Kirstie Alley, de Cheers: 'Prefiero que me sobren 25 kilos a jugarme la salud'

En el interior de la amplia pero acogedora casa de campo de Kirstie Alley en Maine —que tiene una estatua de una langosta de casi metro y medio de altura en el jardín delantero—, la anfitriona muestra su amor por sus amigos y su familia haciendo panecillos con salsa de salchichas, pollo con tallarines y tarta de manzana (que "está para morirse", dice). Este día, sin embargo, ofrece una selección de postres de una pastelería local: —A tu elección —informa Alley a un visitante—. Tenemos este bollo, que es como de vainilla con un ligero sabor a limón. O este pastel de ciruelas y arándanos. O también puedes tomar ambos. Eso es lo maravilloso de estar en casa de una persona gorda.

Si les parece extraño oír a una actriz referirse a sí misma con la palabra más fea de Hollywood ("gorda"), considérenlo como el acto supremo de rebeldía de Alley.
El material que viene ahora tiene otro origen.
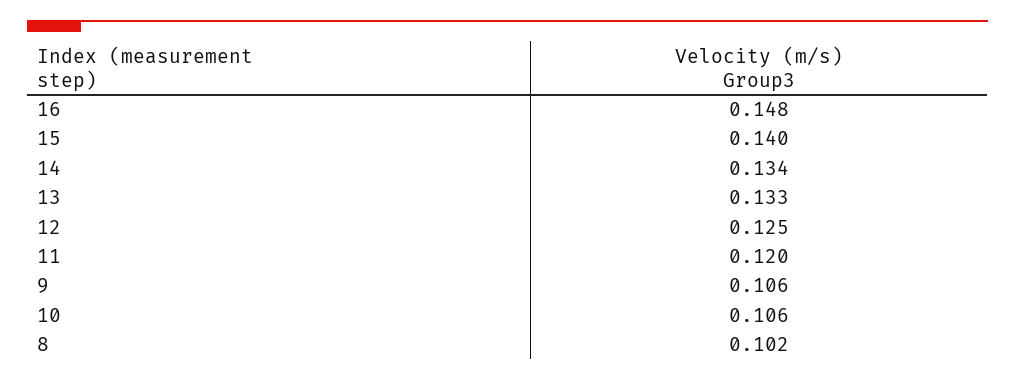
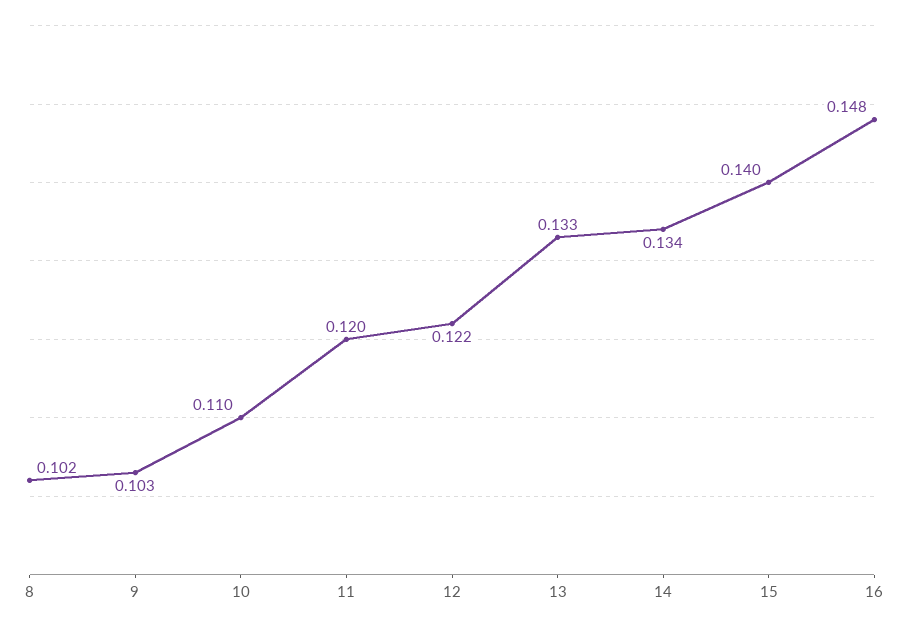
  {
    "16": 0.148,
    "15": 0.14,
    "14": 0.134,
    "13": 0.133,
-   "12": 0.125,
+   "12": 0.122,
    "11": 0.12,
-   "9": 0.106,
+   "9": 0.103,
-   "10": 0.106,
+   "10": 0.11,
    "8": 0.102
  }

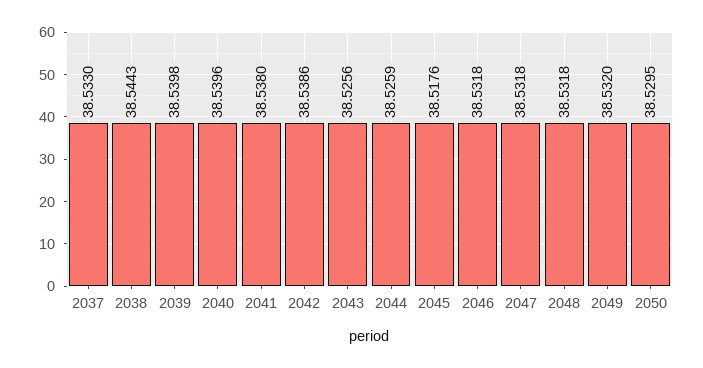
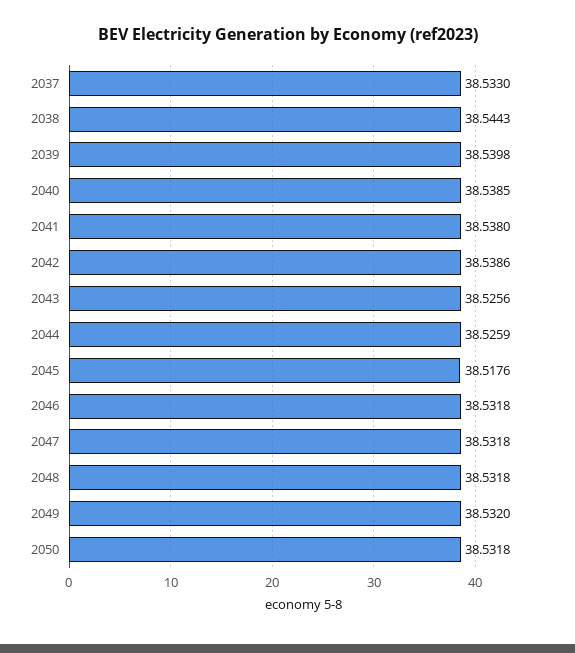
  {
    "2037": 38.533,
    "2038": 38.5443,
    "2039": 38.5398,
-   "2040": 38.5396,
+   "2040": 38.5385,
    "2041": 38.538,
    "2042": 38.5386,
    "2043": 38.5256,
    "2044": 38.5259,
    "2045": 38.5176,
    "2046": 38.5318,
    "2047": 38.5318,
    "2048": 38.5318,
    "2049": 38.532,
-   "2050": 38.5295
+   "2050": 38.5318
  }

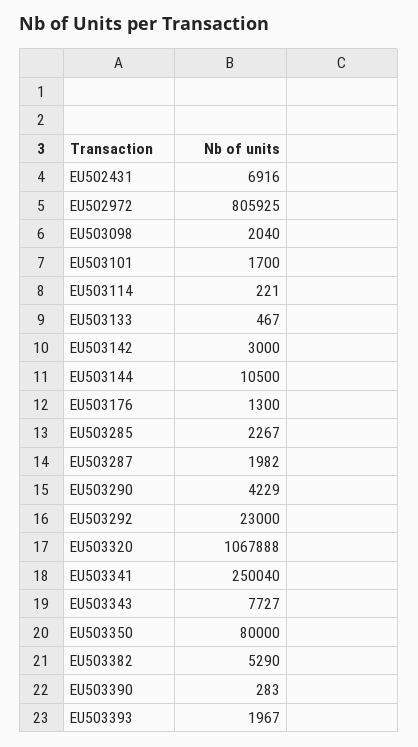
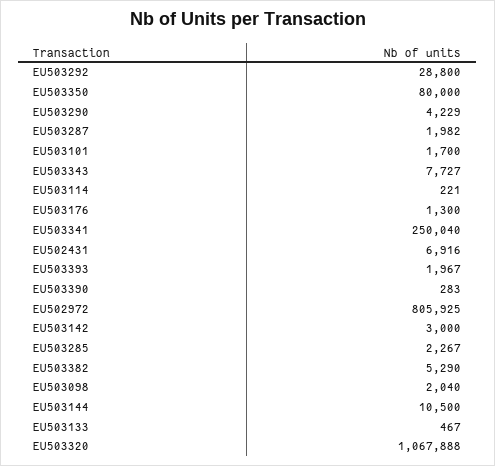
  {
    "EU502431": 6916,
    "EU502972": 805925,
    "EU503098": 2040,
    "EU503101": 1700,
    "EU503114": 221,
    "EU503133": 467,
    "EU503142": 3000,
    "EU503144": 10500,
    "EU503176": 1300,
    "EU503285": 2267,
    "EU503287": 1982,
    "EU503290": 4229,
-   "EU503292": 23000,
+   "EU503292": 28800,
    "EU503320": 1067888,
    "EU503341": 250040,
    "EU503343": 7727,
    "EU503350": 80000,
    "EU503382": 5290,
    "EU503390": 283,
    "EU503393": 1967
  }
Esta mujer, que logró la fama con la serie Cheers a finales de los años ochenta, sacando partido a sus ojos seductores y su cuerpo explosivo, se encuentra ahora tan a gusto con su peso actual de 92 kilos. A finales de julio anunció sus planes para una nueva serie por cable, de la que se ha hablado mucho y que se llamará Fat catres ("Actriz gorda").

Ahora, tras varios años de silencio, mientras la prensa sensacionalista comentaba obsesivamente su peso, Alley, con su franqueza habitual, está dispuesta por fin a dejar las cosas claras en esta entrevista. "Lo raro es que no me gusta mi aspecto, pero me gusta quién soy" —afirma la actriz, de cincuenta y tres años, que ha dedicado la mayor parte de los últimos cuatro a criar a sus hijos, Lillie, de diez años, y William True, de once-. "Me gusto más de lo que me he gustado nunca".

Sentada a la mesa de la cocina, descalza y fumando cigarrillos (un hábito al que ha vuelto hace poco), Alley parece estar mucho más delgada de lo que suelen hablar los medios. "Es una burda exageración —dice la actriz, de 1,73 de estatura—. Me paso la vida en los supermercados y la gente me dice: "¡No te veo tan gorda! ¿Qué has hecho para perder peso tan rápidamente?". Y, sin embargo, no he perdido ni medio kilo".